Ende März 2024 zog Herr R. schließlich aus dem Pflegeheim aus und lebt nun wieder selbständig. Es klingt wie ein Märchen. Elke Schweder: „Das ist wirklich ein sehr ungewöhnlicher Fall in unserem Berufsalltag.“ Was hat begünstigt, dass Herr R. sich so gut erholt hat, dass er sogar aus dem Pflegeheim wieder ausziehen konnte?

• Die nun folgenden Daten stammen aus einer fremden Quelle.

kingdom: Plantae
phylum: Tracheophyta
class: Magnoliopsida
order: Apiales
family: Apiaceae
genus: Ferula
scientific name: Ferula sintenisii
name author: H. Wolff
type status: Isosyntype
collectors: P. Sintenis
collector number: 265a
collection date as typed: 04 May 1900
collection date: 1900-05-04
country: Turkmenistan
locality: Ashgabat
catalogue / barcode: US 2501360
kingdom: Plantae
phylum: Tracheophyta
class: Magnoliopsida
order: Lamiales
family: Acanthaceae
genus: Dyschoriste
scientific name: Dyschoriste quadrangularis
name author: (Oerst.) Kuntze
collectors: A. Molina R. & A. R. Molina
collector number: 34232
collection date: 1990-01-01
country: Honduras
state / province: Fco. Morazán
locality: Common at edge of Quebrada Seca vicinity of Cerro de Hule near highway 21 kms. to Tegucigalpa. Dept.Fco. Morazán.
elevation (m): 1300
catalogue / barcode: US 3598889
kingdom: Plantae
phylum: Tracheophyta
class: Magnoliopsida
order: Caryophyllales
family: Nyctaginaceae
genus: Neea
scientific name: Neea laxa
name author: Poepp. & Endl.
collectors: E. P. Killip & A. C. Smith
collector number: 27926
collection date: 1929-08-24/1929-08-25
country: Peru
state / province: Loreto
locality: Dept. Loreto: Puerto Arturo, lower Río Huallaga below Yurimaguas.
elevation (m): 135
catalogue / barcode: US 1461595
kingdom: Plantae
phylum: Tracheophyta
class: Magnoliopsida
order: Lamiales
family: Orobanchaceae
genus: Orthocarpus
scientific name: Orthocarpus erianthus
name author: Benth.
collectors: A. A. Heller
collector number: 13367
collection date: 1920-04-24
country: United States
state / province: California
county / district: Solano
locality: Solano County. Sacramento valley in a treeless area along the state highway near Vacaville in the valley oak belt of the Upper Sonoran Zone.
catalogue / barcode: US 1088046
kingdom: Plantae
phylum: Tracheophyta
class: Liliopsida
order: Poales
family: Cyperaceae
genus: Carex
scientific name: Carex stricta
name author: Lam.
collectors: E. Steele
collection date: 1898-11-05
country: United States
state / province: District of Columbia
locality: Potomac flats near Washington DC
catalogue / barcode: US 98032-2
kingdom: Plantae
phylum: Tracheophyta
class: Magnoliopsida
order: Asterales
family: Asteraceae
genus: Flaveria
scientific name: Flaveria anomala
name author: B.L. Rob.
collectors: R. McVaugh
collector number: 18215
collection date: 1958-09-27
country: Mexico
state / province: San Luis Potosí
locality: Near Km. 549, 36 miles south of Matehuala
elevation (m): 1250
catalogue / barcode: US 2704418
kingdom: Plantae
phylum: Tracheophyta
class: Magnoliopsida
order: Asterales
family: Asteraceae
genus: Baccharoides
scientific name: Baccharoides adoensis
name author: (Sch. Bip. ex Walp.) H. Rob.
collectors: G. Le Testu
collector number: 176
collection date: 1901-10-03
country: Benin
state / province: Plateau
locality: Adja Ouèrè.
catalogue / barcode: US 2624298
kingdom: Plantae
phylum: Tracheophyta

„Neben der Eigenmotivation des Bewohners war die gute Pflege ausschlaggebend – und die passenden Rahmenbedingungen dafür. Die verhältnismäßig kleine Einrichtung hat ein stabiles Team, das sehr präsent ist. Das fällt mir auf, denn wenn ich in manch andere Einrichtung komme, muss ich die Pflegepersonen erst mühsam suchen bzw. treffe ich Reinigungspersonen an, die mir nicht weiterhelfen können“, sagt Elke Schweder.
Sie nimmt wahr, dass man in dieser Pflegeeinrichtung genau analysiert, was die Bewohner:innen individuell brauchen. Mit der Bewohnervertretung arbeitet man gut zusammen. Freiheitsbeschränkungen werden umgehend gemeldet, reflektiert und sobald wie möglich wieder aufgehoben oder durch passende Alternativen ersetzt. Freiheitsbeschränkungen werden nicht überschießend angewendet, um „scheinbar“ Zeit zu sparen. Die Mitarbeiter:innen haben sich z.B. Zeit für das WC-Training mit Herrn R. genommen, anstatt ihn mit Inkontinenzprodukten zu versorgen.“
Herr R. erhielt außerdem Stehtraining, Physiotherapie und atemstimulierende Einreibungen sowie sehr viel Gruppen- und Einzelanimation. Auch die klare Tagesstruktur mit regelmäßigen Mahlzeiten und viel Bewegung – neben der Alkoholabstinenz – haben Herrn R. gut getan – so gut, dass er nun gar nicht mehr auf institutionelle Pflege angewiesen ist.
Susanne Jaquemar, Fachbereichsleiterin Bewohnervertretung, betont: „Die Geschichte zeigt, welche positiven Veränderungen möglich sind, wenn das Heimaufenthaltsgesetz korrekt umgesetzt wird. Wenn die Pflegepersonen über ausreichende Zeitressourcen verfügen und eine positive Grundhaltung in Bezug auf die Freiheitsrechte von Bewohner:innen haben, können sie deren Lebensqualität entscheidend verbessern“.